===== DATA
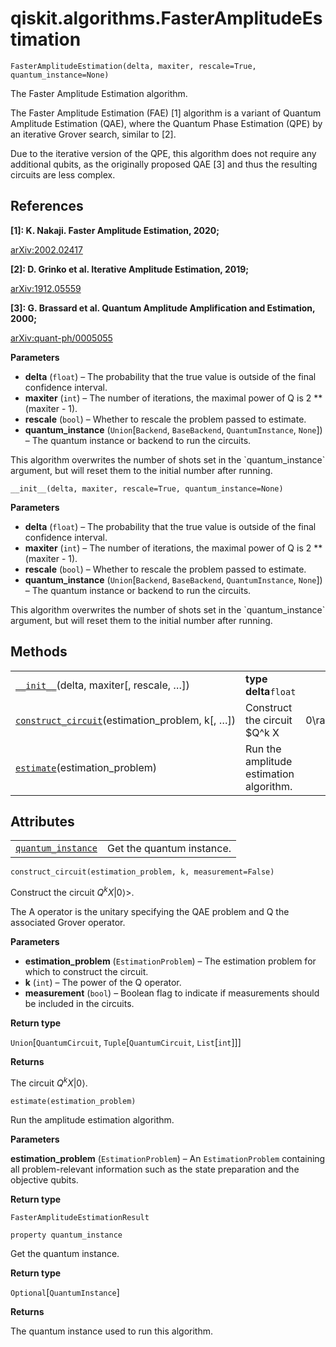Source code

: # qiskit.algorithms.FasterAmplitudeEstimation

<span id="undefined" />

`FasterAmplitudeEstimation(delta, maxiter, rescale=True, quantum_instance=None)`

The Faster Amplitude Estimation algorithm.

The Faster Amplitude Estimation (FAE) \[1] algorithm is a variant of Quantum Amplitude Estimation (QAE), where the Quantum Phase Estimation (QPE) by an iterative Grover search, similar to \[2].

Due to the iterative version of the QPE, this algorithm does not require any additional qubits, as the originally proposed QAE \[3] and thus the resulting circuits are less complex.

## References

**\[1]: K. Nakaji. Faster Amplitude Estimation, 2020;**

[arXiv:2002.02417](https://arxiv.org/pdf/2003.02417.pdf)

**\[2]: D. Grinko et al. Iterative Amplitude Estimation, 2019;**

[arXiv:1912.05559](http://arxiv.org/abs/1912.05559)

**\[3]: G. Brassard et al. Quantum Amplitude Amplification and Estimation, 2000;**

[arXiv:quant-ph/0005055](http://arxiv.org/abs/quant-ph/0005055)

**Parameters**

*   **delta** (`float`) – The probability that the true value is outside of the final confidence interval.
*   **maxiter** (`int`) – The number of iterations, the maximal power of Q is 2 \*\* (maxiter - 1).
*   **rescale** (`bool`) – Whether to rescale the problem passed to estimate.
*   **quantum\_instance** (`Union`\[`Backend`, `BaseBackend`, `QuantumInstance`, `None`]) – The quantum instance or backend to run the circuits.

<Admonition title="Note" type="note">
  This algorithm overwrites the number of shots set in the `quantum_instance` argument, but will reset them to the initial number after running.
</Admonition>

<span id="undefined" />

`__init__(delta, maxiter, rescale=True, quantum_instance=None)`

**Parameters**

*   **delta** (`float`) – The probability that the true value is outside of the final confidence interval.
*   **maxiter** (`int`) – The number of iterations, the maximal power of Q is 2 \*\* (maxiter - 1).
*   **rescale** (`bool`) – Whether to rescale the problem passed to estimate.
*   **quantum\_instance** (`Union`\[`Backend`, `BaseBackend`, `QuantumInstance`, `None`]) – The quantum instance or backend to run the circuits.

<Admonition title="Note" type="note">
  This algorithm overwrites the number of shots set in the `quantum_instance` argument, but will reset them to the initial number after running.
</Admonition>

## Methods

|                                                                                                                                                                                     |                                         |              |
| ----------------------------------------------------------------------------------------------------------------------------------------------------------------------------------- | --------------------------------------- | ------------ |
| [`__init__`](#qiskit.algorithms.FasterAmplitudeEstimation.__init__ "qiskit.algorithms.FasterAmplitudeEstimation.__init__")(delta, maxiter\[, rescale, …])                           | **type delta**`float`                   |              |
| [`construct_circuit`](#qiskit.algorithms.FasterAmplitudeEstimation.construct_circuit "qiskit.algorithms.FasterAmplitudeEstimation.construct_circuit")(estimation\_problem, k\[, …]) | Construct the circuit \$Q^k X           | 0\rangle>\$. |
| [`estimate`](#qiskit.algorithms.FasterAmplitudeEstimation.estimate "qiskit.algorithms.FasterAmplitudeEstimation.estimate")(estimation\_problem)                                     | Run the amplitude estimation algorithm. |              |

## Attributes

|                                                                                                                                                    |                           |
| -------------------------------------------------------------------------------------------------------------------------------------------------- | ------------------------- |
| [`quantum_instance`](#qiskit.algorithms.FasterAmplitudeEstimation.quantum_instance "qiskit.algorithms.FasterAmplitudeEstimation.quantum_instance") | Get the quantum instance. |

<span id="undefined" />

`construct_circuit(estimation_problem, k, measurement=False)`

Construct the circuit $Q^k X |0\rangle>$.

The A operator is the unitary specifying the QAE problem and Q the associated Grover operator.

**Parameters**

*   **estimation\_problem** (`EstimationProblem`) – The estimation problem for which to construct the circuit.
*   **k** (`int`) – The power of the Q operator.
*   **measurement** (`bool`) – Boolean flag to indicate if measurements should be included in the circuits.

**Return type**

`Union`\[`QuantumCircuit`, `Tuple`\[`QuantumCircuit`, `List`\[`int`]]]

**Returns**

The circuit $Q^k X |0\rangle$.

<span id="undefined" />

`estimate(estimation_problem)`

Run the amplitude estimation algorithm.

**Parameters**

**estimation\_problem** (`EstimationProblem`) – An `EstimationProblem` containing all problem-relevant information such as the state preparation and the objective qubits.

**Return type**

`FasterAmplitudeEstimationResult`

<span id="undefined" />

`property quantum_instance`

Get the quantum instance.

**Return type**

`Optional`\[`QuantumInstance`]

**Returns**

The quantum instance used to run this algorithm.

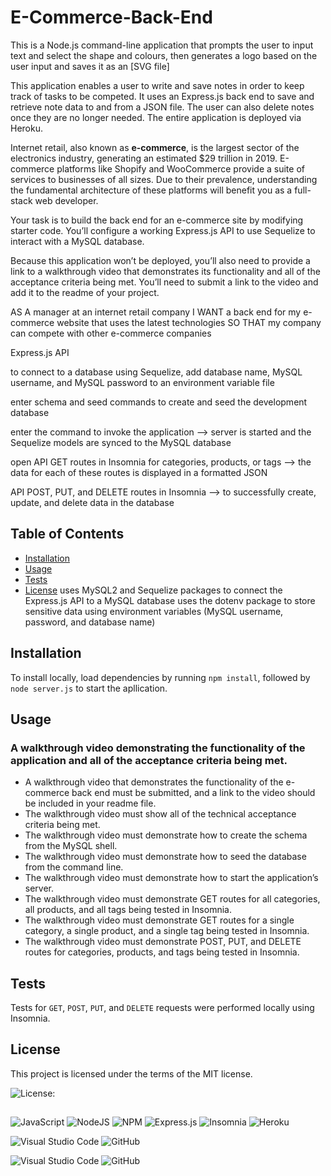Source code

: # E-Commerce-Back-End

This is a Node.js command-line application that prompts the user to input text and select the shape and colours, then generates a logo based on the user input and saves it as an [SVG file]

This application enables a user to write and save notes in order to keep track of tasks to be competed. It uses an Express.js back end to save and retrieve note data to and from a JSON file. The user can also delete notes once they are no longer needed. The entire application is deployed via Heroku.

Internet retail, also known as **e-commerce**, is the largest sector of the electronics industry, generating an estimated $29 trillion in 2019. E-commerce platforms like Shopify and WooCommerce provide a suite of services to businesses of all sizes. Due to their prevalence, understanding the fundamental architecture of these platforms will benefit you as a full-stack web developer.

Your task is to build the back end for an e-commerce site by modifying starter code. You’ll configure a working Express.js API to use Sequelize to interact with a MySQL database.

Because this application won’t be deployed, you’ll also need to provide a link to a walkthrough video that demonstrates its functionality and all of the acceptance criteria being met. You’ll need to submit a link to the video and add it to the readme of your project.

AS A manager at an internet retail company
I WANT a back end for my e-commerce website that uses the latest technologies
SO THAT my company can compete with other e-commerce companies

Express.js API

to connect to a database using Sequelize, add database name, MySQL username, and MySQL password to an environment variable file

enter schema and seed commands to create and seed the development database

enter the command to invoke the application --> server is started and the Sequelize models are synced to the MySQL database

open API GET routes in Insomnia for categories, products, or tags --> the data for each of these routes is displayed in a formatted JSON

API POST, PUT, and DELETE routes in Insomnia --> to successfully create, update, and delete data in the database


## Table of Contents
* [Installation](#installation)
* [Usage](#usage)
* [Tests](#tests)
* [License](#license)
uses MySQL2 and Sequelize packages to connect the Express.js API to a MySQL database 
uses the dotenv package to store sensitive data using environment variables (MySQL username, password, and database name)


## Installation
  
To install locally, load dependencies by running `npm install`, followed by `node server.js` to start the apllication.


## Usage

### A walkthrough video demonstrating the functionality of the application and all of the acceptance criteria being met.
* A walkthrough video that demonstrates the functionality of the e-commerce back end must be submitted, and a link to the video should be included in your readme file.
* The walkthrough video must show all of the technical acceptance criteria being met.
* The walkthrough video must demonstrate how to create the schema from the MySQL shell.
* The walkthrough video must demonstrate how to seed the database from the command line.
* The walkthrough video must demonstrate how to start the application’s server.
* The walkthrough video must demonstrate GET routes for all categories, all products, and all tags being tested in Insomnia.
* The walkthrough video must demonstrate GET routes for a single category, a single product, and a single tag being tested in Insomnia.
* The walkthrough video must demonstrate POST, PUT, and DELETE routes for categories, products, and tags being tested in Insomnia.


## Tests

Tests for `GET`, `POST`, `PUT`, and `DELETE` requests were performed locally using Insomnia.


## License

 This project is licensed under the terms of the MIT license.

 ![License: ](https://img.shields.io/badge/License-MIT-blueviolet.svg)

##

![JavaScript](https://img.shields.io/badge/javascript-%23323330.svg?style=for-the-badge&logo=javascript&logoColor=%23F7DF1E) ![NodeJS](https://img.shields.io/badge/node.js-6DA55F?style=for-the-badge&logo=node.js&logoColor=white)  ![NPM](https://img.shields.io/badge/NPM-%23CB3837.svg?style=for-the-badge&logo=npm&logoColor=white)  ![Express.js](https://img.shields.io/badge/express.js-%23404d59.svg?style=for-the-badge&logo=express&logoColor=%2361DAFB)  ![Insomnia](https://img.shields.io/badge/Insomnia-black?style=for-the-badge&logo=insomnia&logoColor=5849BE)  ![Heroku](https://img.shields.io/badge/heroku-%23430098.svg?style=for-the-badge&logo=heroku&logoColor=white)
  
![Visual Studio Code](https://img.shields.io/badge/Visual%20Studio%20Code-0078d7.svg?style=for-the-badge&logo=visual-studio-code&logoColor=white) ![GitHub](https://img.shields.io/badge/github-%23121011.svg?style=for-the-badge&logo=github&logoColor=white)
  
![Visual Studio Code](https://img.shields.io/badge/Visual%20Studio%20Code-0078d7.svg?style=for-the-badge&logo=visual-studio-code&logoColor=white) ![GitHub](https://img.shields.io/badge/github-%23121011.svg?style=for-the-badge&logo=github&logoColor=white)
==========
__REQUIRED ACTION__. After dropping the pictures, reproduce exactly the lines from the first line of the entries through the line containing "The Faster Amplitude Estimation (FAE)", both included.

__EXERCISE RESULT__.
Source code

: # qiskit.algorithms.FasterAmplitudeEstimation

<span id="undefined" />

`FasterAmplitudeEstimation(delta, maxiter, rescale=True, quantum_instance=None)`

The Faster Amplitude Estimation algorithm.

The Faster Amplitude Estimation (FAE) \[1] algorithm is a variant of Quantum Amplitude Estimation (QAE), where the Quantum Phase Estimation (QPE) by an iterative Grover search, similar to \[2].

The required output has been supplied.